社説:集団自決判決―司法も認めた軍の関与
[朝日新聞 2008年3月29日]

 太平洋戦争末期の沖縄戦で、米軍が最初に上陸したのは那覇市の西に浮かぶ慶良間諸島だ。そこで起きた「集団自決」は日本軍の命令によるものだ。
 そう指摘した岩波新書「沖縄ノート」は誤りだとして、慶良間諸島・座間味島の元守備隊長らが慰謝料などを求めた裁判で、大阪地裁は原告の訴えを全面的に退けた。
 集団自決には手投げ弾が使われた。その手投げ弾は、米軍に捕まりそうになった場合の自決用に日本軍の兵士から渡された。集団自決が起きた場所にはすべて日本軍が駐屯しており、日本軍のいなかった所では起きていない。
 判決はこう指摘して、「集団自決には日本軍が深くかかわったと認められる」と述べた。そのうえで、「命令があったと信じるには相当な理由があった」と結論づけた。
 この判断は沖縄戦の体験者の証言や学問研究を踏まえたものであり、納得できる。高く評価したい。
 今回の裁判は、「沖縄ノート」の著者でノーベル賞作家の大江健三郎さんと出版元の岩波書店を訴えたものだが、そもそも提訴に無理があった
 「沖縄ノート」には座間味島で起きた集団自決の具体的な記述はほとんどなく、元隊長が自決命令を出したとは書かれていない。さらに驚かされたのは、元隊長の法廷での発言である。「沖縄ノート」を読んだのは裁判を起こした後だった、と述べたのだ
 それでも提訴に踏み切った背景には、著名な大江さんを標的に据えることで、日本軍が集団自決を強いたという従来の見方をひっくり返したいという狙いがあったのだろう。一部の学者らが原告の支援に回ったのも、この提訴を機に集団自決についての歴史認識を変えようという思惑があったからに違いない。
 原告側は裁判で、住民は自らの意思で国に殉ずるという「美しい心」で死んだと主張した。
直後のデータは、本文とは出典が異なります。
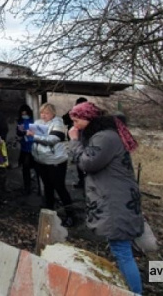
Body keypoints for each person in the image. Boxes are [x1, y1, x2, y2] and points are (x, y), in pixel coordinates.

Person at [66, 101, 143, 294]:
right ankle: (125, 287)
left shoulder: (104, 138)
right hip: (116, 197)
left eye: (77, 120)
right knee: (120, 248)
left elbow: (87, 163)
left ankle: (134, 292)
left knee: (122, 251)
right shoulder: (104, 134)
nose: (74, 125)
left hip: (115, 200)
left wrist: (74, 141)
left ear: (88, 118)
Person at [28, 103, 75, 227]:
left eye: (47, 113)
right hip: (41, 160)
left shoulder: (57, 123)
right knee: (47, 187)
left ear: (53, 113)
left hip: (55, 161)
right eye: (42, 112)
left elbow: (53, 140)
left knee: (59, 187)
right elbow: (33, 138)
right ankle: (49, 213)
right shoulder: (38, 122)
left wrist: (35, 136)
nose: (44, 115)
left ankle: (70, 215)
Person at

集団自決は座間味村の助役の命令で起きたとまで指摘した。
 だが、助役命令説は判決で「信じがたい」と一蹴された。遺族年金を受けるために隊長命令説がでっちあげられたという原告の主張も退けられた。
 それにしても罪深いのは、この裁判が起きたことを理由に、昨年度の教科書検定で「日本軍に強いられた」という表現を削らせた文部科学省である。元隊長らの一方的な主張をよりどころにした文科省は、深く反省しなければいけない。
 沖縄の日本軍は1944年11月、「軍官民共生共死の一体化」の方針を出した。住民は子どもから老人まで根こそぎ動員され、捕虜になることを許されなかった。そうした異常な状態に追い込まれて起きたのが集団自決だった。
 教科書検定は最終的には「軍の関与」を認めた。そこへ今回の判決である。集団自決に日本軍が深くかかわったという事実はもはや動かしようがない。